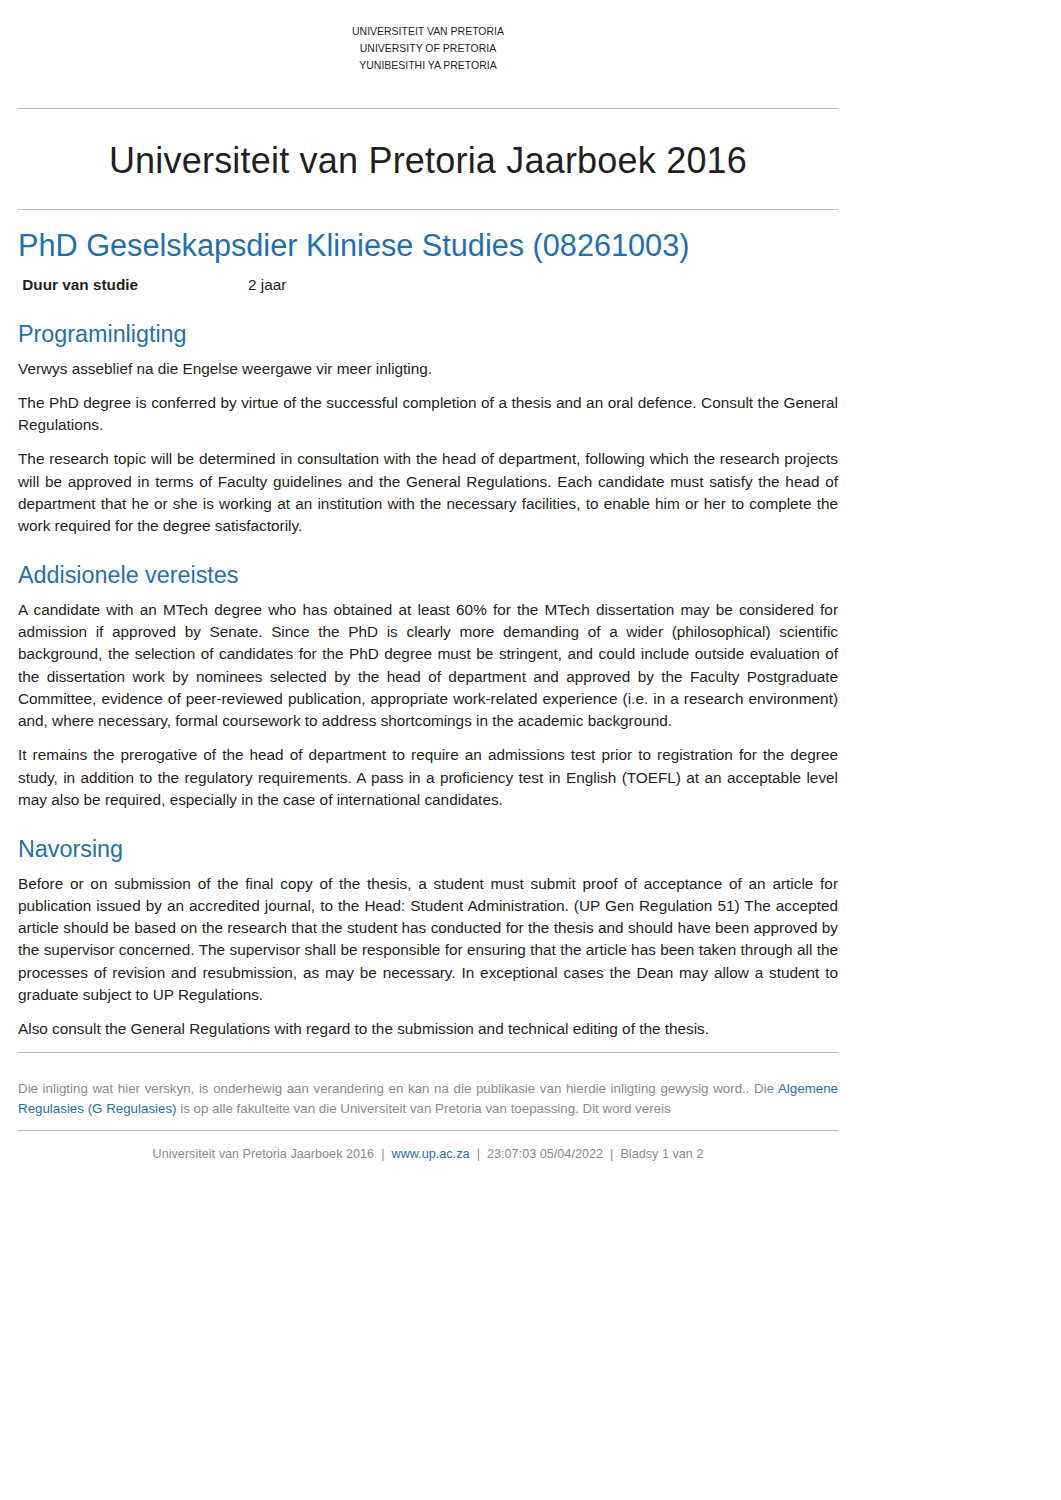Universiteit van Pretoria Jaarboek 2016
PhD Geselskapsdier Kliniese Studies (08261003)
Duur van studie 2 jaar
Programinligting
Verwys asseblief na die Engelse weergawe vir meer inligting.
The PhD degree is conferred by virtue of the successful completion of a thesis and an oral defence. Consult the General Regulations.
The research topic will be determined in consultation with the head of department, following which the research projects will be approved in terms of Faculty guidelines and the General Regulations. Each candidate must satisfy the head of department that he or she is working at an institution with the necessary facilities, to enable him or her to complete the work required for the degree satisfactorily.
Addisionele vereistes
A candidate with an MTech degree who has obtained at least 60% for the MTech dissertation may be considered for admission if approved by Senate. Since the PhD is clearly more demanding of a wider (philosophical) scientific background, the selection of candidates for the PhD degree must be stringent, and could include outside evaluation of the dissertation work by nominees selected by the head of department and approved by the Faculty Postgraduate Committee, evidence of peer-reviewed publication, appropriate work-related experience (i.e. in a research environment) and, where necessary, formal coursework to address shortcomings in the academic background.
It remains the prerogative of the head of department to require an admissions test prior to registration for the degree study, in addition to the regulatory requirements. A pass in a proficiency test in English (TOEFL) at an acceptable level may also be required, especially in the case of international candidates.
Navorsing
Before or on submission of the final copy of the thesis, a student must submit proof of acceptance of an article for publication issued by an accredited journal, to the Head: Student Administration. (UP Gen Regulation 51) The accepted article should be based on the research that the student has conducted for the thesis and should have been approved by the supervisor concerned. The supervisor shall be responsible for ensuring that the article has been taken through all the processes of revision and resubmission, as may be necessary. In exceptional cases the Dean may allow a student to graduate subject to UP Regulations.
Also consult the General Regulations with regard to the submission and technical editing of the thesis.
Die inligting wat hier verskyn, is onderhewig aan verandering en kan na die publikasie van hierdie inligting gewysig word.. Die Algemene Regulasies (G Regulasies) is op alle fakulteite van die Universiteit van Pretoria van toepassing. Dit word vereis
Universiteit van Pretoria Jaarboek 2016 | www.up.ac.za | 23:07:03 05/04/2022 | Bladsy 1 van 2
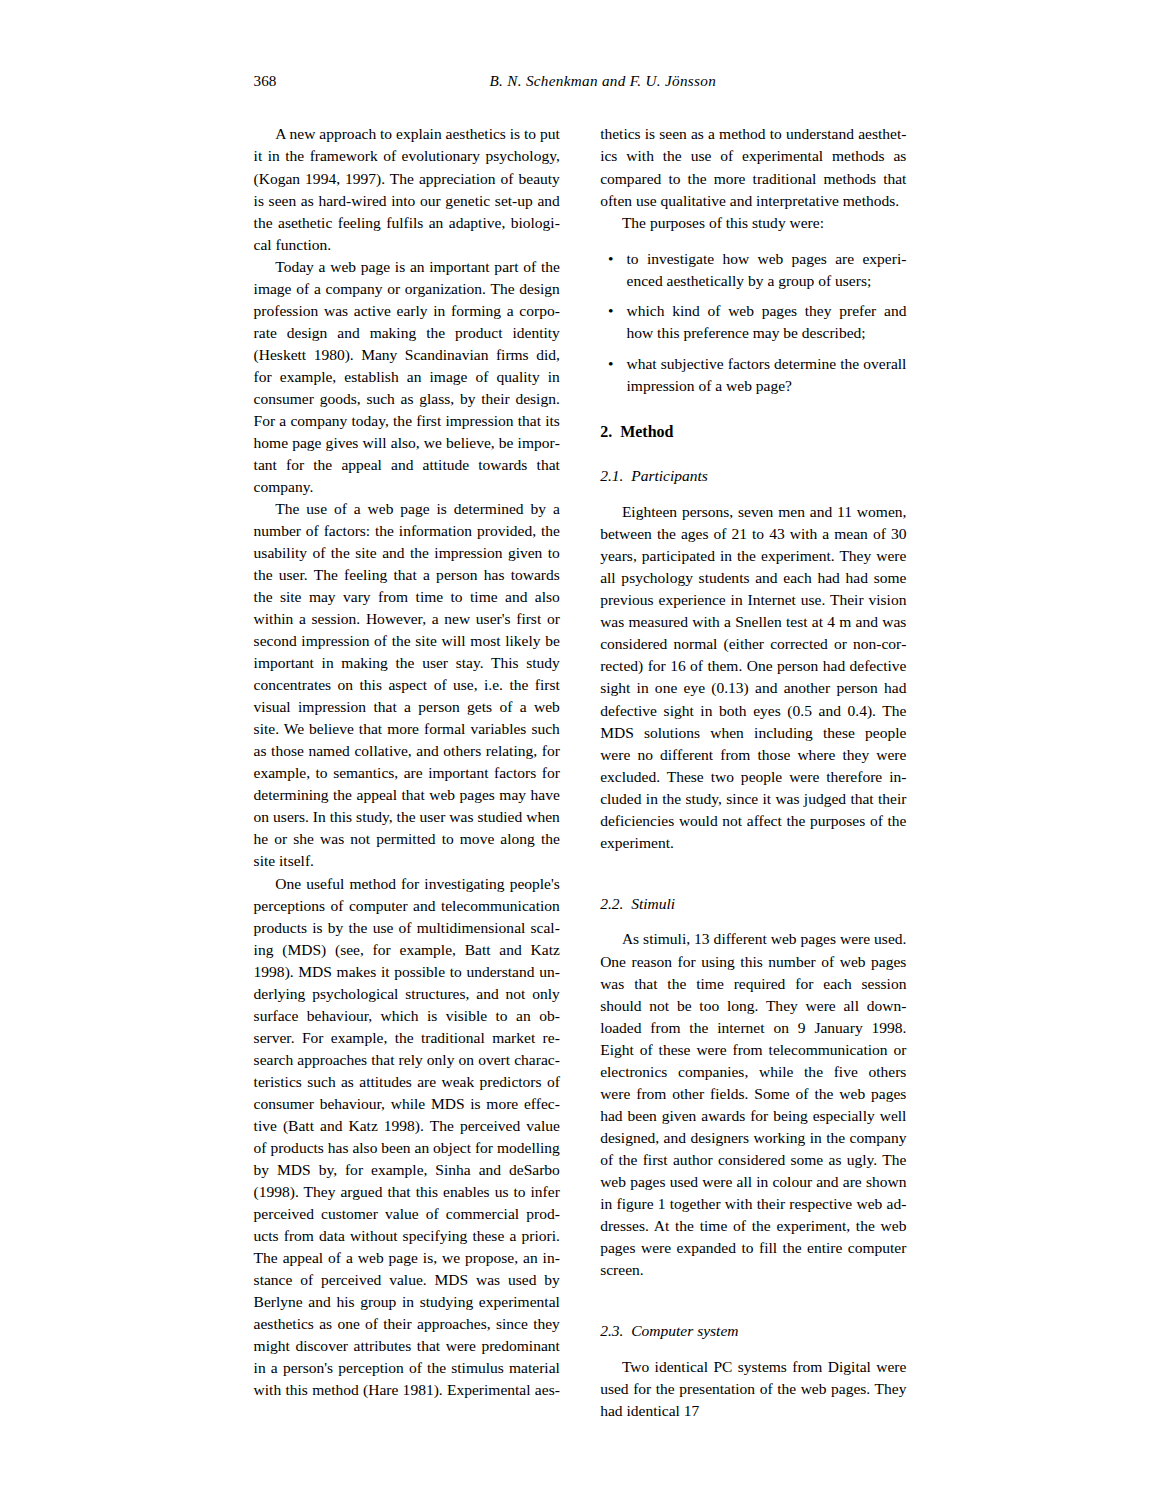368 B. N. Schenkman and F. U. Jönsson
A new approach to explain aesthetics is to put it in the framework of evolutionary psychology, (Kogan 1994, 1997). The appreciation of beauty is seen as hard-wired into our genetic set-up and the asethetic feeling fulfils an adaptive, biological function.
Today a web page is an important part of the image of a company or organization. The design profession was active early in forming a corporate design and making the product identity (Heskett 1980). Many Scandinavian firms did, for example, establish an image of quality in consumer goods, such as glass, by their design. For a company today, the first impression that its home page gives will also, we believe, be important for the appeal and attitude towards that company.
The use of a web page is determined by a number of factors: the information provided, the usability of the site and the impression given to the user. The feeling that a person has towards the site may vary from time to time and also within a session. However, a new user's first or second impression of the site will most likely be important in making the user stay. This study concentrates on this aspect of use, i.e. the first visual impression that a person gets of a web site. We believe that more formal variables such as those named collative, and others relating, for example, to semantics, are important factors for determining the appeal that web pages may have on users. In this study, the user was studied when he or she was not permitted to move along the site itself.
One useful method for investigating people's perceptions of computer and telecommunication products is by the use of multidimensional scaling (MDS) (see, for example, Batt and Katz 1998). MDS makes it possible to understand underlying psychological structures, and not only surface behaviour, which is visible to an observer. For example, the traditional market research approaches that rely only on overt characteristics such as attitudes are weak predictors of consumer behaviour, while MDS is more effective (Batt and Katz 1998). The perceived value of products has also been an object for modelling by MDS by, for example, Sinha and deSarbo (1998). They argued that this enables us to infer perceived customer value of commercial products from data without specifying these a priori. The appeal of a web page is, we propose, an instance of perceived value. MDS was used by Berlyne and his group in studying experimental aesthetics as one of their approaches, since they might discover attributes that were predominant in a person's perception of the stimulus material with this method (Hare 1981). Experimental aesthetics is seen as a method to understand aesthetics with the use of experimental methods as compared to the more traditional methods that often use qualitative and interpretative methods.
The purposes of this study were:
to investigate how web pages are experienced aesthetically by a group of users;
which kind of web pages they prefer and how this preference may be described;
what subjective factors determine the overall impression of a web page?
2. Method
2.1. Participants
Eighteen persons, seven men and 11 women, between the ages of 21 to 43 with a mean of 30 years, participated in the experiment. They were all psychology students and each had had some previous experience in Internet use. Their vision was measured with a Snellen test at 4 m and was considered normal (either corrected or non-corrected) for 16 of them. One person had defective sight in one eye (0.13) and another person had defective sight in both eyes (0.5 and 0.4). The MDS solutions when including these people were no different from those where they were excluded. These two people were therefore included in the study, since it was judged that their deficiencies would not affect the purposes of the experiment.
2.2. Stimuli
As stimuli, 13 different web pages were used. One reason for using this number of web pages was that the time required for each session should not be too long. They were all downloaded from the internet on 9 January 1998. Eight of these were from telecommunication or electronics companies, while the five others were from other fields. Some of the web pages had been given awards for being especially well designed, and designers working in the company of the first author considered some as ugly. The web pages used were all in colour and are shown in figure 1 together with their respective web addresses. At the time of the experiment, the web pages were expanded to fill the entire computer screen.
2.3. Computer system
Two identical PC systems from Digital were used for the presentation of the web pages. They had identical 17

» Problem details:
Scan the listing above. Gather each line that contains the word "General".

» Result:
The PhD degree is conferred by virtue of the successful completion of a thesis and an oral defence. Consult the General Regulations.
The research topic will be determined in consultation with the head of department, following which the research projects will be approved in terms of Faculty guidelines and the General Regulations. Each candidate must satisfy the head of department that he or she is working at an institution with the necessary facilities, to enable him or her to complete the work required for the degree satisfactorily.
Also consult the General Regulations with regard to the submission and technical editing of the thesis.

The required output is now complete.